• [WHAT TO WORK ON]: All lines from the one containing "Mitigation of compliance costs" down to the one containing "Implementation and review", both ends included, are to be given again exactly; omit the rest of the listing below.

• [SOURCE DATA]:

____

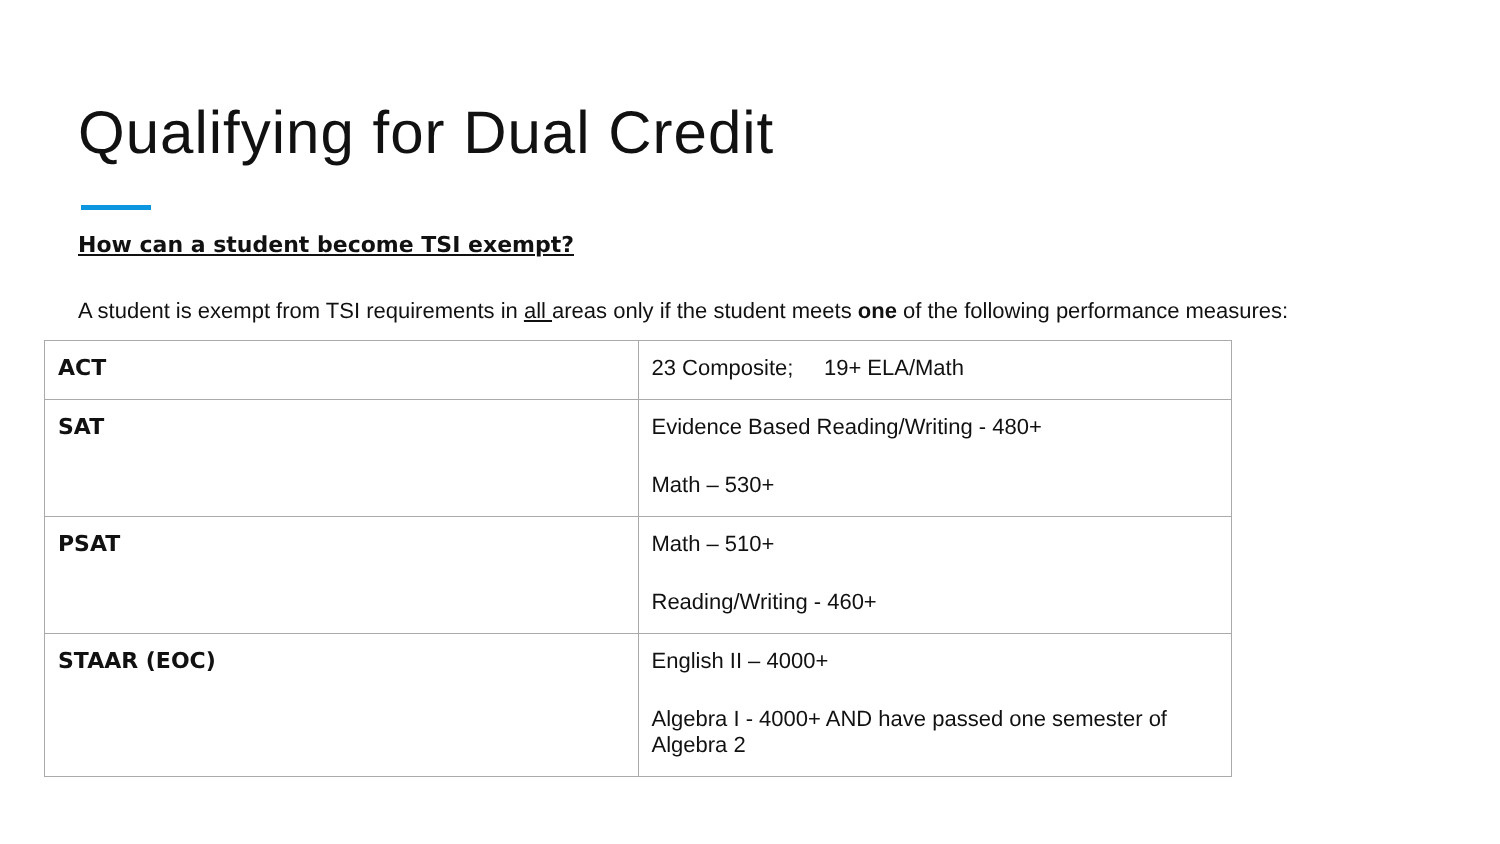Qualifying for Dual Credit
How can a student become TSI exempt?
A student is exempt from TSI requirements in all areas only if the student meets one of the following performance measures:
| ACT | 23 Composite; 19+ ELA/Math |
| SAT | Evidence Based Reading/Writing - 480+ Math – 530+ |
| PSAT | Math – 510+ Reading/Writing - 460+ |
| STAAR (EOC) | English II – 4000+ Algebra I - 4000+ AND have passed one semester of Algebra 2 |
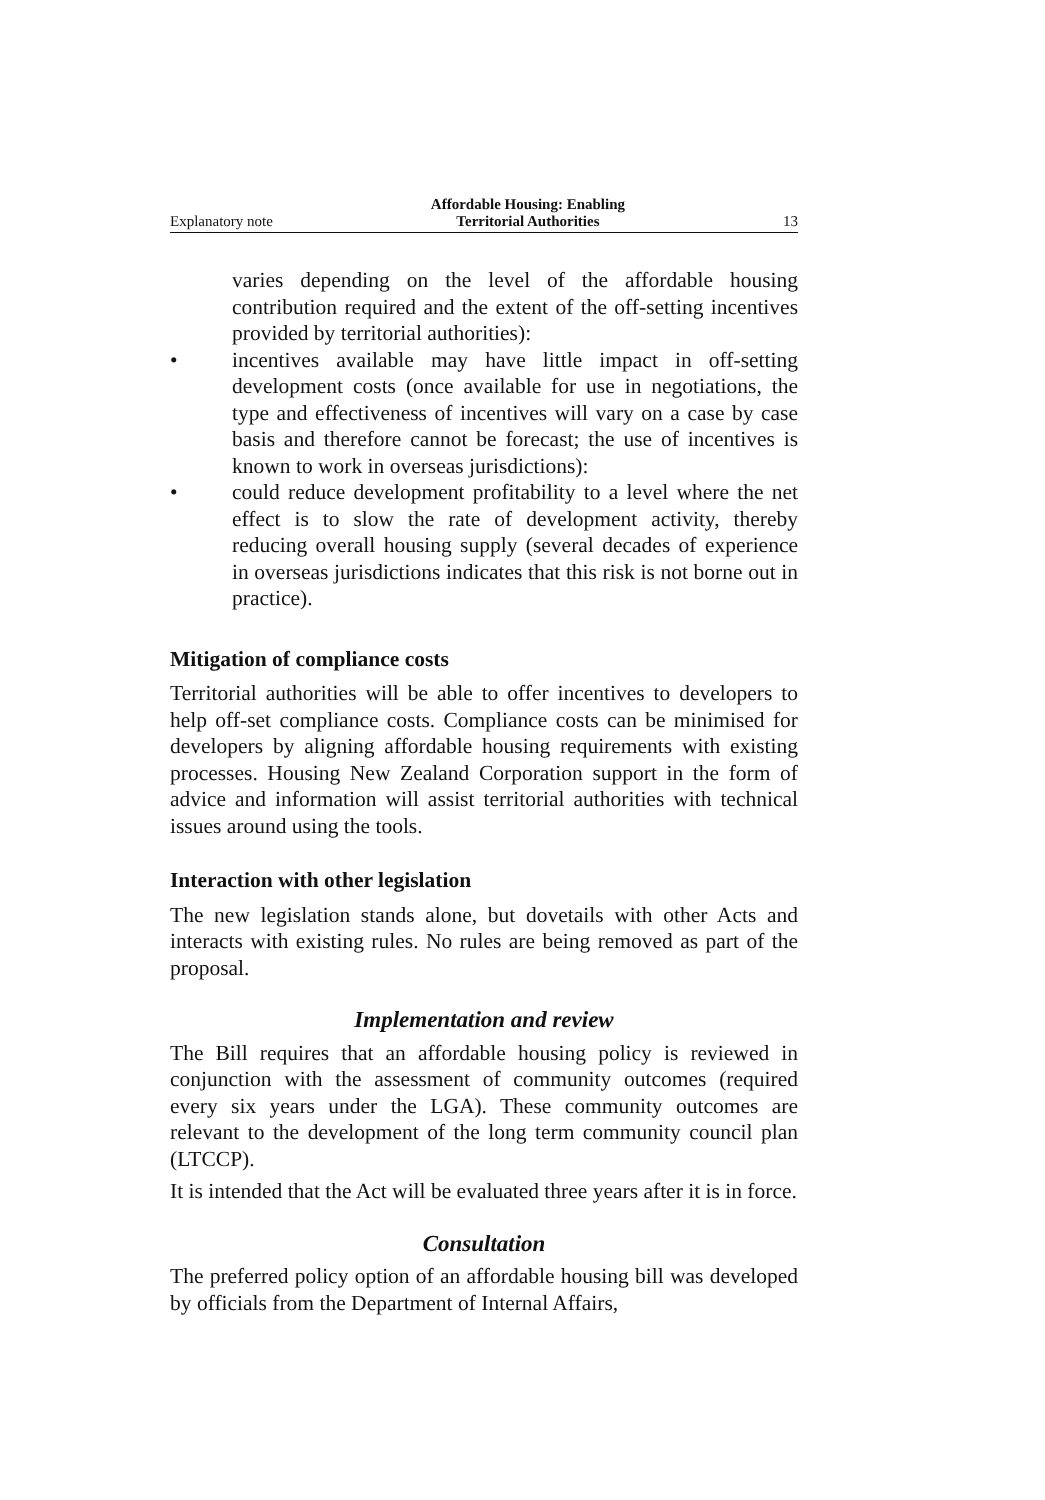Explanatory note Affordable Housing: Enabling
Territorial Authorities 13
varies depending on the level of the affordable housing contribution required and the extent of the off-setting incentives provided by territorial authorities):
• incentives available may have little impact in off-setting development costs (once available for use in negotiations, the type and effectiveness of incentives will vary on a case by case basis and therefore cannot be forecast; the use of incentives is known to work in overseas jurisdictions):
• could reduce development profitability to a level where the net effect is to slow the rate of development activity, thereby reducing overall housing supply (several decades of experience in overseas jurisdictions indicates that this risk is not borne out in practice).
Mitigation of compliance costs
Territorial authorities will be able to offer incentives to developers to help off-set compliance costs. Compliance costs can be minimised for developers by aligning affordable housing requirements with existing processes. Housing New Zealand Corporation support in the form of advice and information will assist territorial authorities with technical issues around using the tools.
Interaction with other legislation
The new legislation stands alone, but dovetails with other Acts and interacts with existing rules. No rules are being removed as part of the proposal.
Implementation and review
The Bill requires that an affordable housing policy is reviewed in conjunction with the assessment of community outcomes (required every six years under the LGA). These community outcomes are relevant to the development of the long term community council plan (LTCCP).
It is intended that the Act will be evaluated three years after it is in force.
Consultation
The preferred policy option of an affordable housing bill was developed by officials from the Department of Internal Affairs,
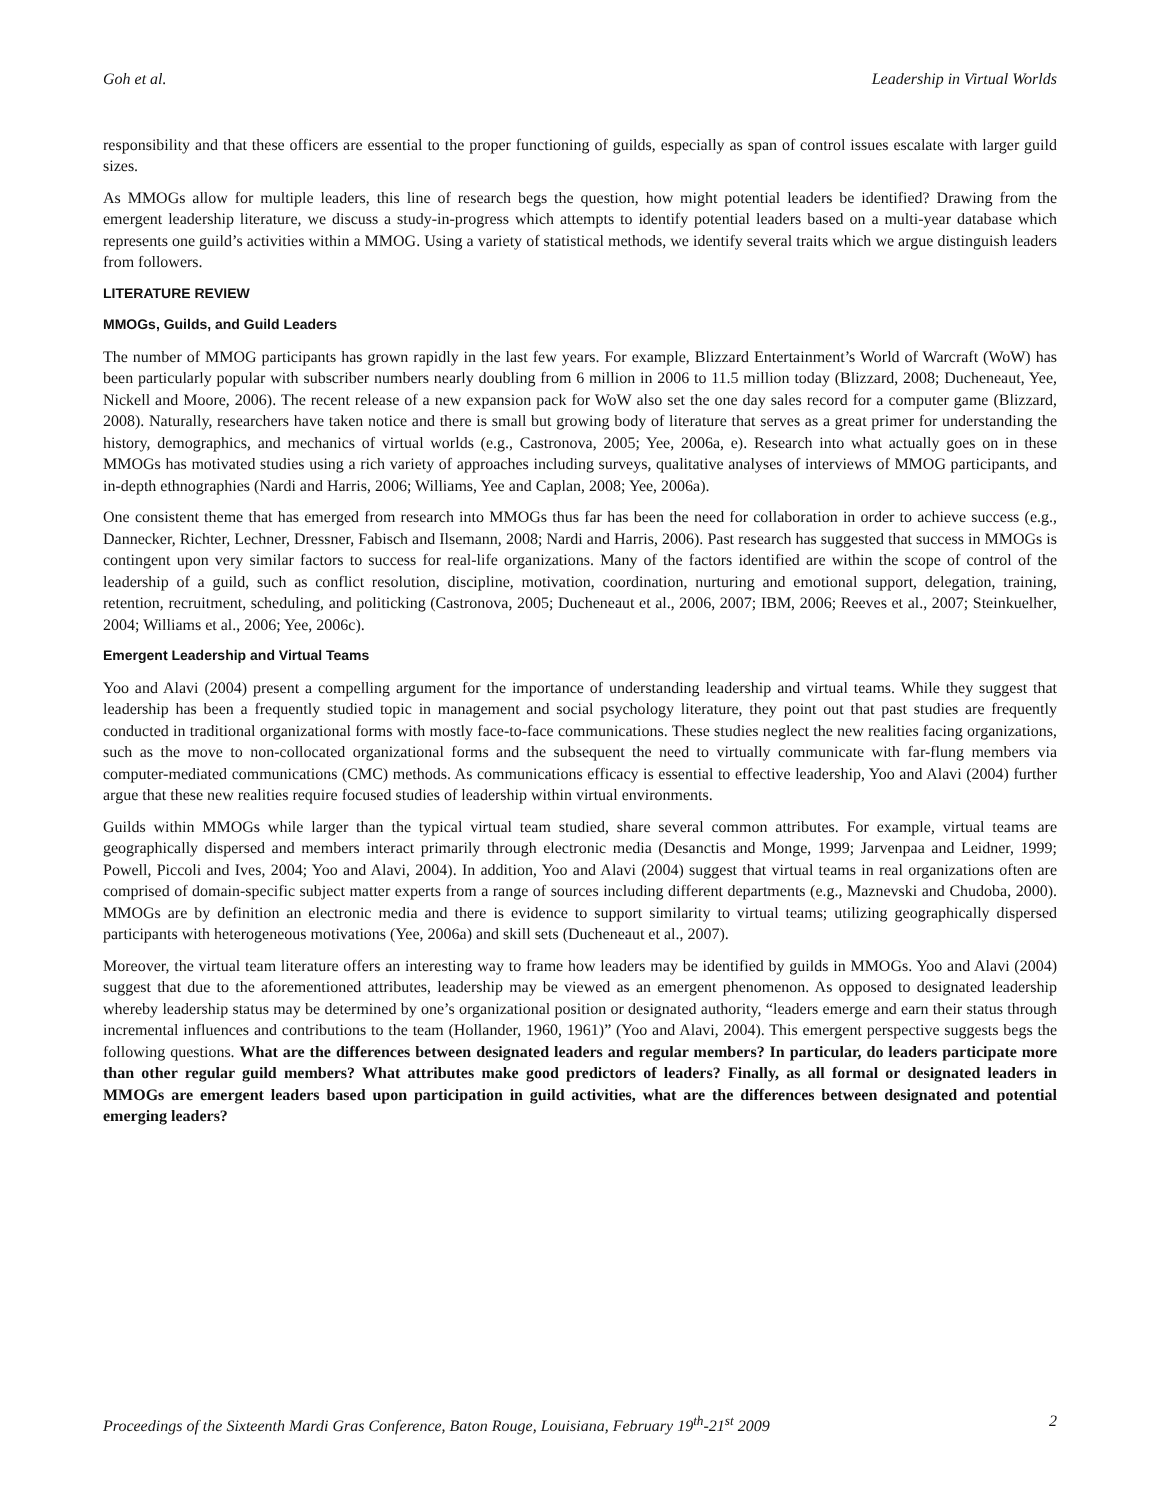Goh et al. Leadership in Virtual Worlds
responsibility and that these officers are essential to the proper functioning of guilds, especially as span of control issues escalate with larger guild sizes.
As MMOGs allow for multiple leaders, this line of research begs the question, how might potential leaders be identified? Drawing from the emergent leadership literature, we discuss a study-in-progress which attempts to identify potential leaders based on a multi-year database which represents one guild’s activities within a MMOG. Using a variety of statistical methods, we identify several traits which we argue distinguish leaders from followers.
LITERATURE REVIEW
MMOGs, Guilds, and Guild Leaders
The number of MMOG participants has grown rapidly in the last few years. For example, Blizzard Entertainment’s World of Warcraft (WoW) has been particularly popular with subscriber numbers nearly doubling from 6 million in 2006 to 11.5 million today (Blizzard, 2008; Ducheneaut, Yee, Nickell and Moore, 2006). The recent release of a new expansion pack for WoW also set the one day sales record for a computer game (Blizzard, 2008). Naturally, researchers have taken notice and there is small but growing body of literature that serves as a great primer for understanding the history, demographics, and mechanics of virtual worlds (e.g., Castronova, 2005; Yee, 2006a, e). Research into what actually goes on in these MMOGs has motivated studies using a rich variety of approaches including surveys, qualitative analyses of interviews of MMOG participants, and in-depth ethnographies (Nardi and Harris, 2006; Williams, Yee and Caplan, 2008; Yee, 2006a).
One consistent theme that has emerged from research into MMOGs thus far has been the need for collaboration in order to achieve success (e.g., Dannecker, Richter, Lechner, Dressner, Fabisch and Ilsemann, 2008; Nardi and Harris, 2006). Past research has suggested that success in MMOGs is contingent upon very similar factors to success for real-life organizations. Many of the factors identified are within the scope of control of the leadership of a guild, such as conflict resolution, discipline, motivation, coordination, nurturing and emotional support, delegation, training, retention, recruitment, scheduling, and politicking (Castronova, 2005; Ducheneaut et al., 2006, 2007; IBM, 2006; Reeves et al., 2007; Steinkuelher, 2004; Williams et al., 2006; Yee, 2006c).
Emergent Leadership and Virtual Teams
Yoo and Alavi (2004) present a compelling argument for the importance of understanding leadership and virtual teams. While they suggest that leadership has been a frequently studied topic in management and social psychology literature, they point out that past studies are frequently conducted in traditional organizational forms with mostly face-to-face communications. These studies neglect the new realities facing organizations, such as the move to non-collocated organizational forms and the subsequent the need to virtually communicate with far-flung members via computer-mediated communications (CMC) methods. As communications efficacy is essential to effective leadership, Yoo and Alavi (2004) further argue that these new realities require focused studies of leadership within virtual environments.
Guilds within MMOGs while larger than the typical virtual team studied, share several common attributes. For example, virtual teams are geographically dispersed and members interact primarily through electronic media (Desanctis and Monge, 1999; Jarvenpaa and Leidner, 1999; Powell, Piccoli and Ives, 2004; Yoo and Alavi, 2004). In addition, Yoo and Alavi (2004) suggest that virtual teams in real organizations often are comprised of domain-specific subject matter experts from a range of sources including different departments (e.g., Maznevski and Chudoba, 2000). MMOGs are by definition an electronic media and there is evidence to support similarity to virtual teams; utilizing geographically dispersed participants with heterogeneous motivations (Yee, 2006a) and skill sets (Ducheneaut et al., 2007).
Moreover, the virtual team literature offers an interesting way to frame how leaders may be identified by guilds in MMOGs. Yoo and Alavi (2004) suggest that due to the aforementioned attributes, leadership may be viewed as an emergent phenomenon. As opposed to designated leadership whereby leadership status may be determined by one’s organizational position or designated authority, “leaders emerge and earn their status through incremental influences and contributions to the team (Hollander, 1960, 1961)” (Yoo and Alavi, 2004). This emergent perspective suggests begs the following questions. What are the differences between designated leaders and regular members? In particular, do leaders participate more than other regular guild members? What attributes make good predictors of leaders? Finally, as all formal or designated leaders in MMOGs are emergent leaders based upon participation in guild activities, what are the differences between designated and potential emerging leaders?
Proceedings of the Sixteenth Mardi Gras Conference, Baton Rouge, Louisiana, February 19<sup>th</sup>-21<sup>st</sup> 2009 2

____

• [FINISHED TASK]:
Mitigation of compliance costs
Territorial authorities will be able to offer incentives to developers to help off-set compliance costs. Compliance costs can be minimised for developers by aligning affordable housing requirements with existing processes. Housing New Zealand Corporation support in the form of advice and information will assist territorial authorities with technical issues around using the tools.
Interaction with other legislation
The new legislation stands alone, but dovetails with other Acts and interacts with existing rules. No rules are being removed as part of the proposal.
Implementation and review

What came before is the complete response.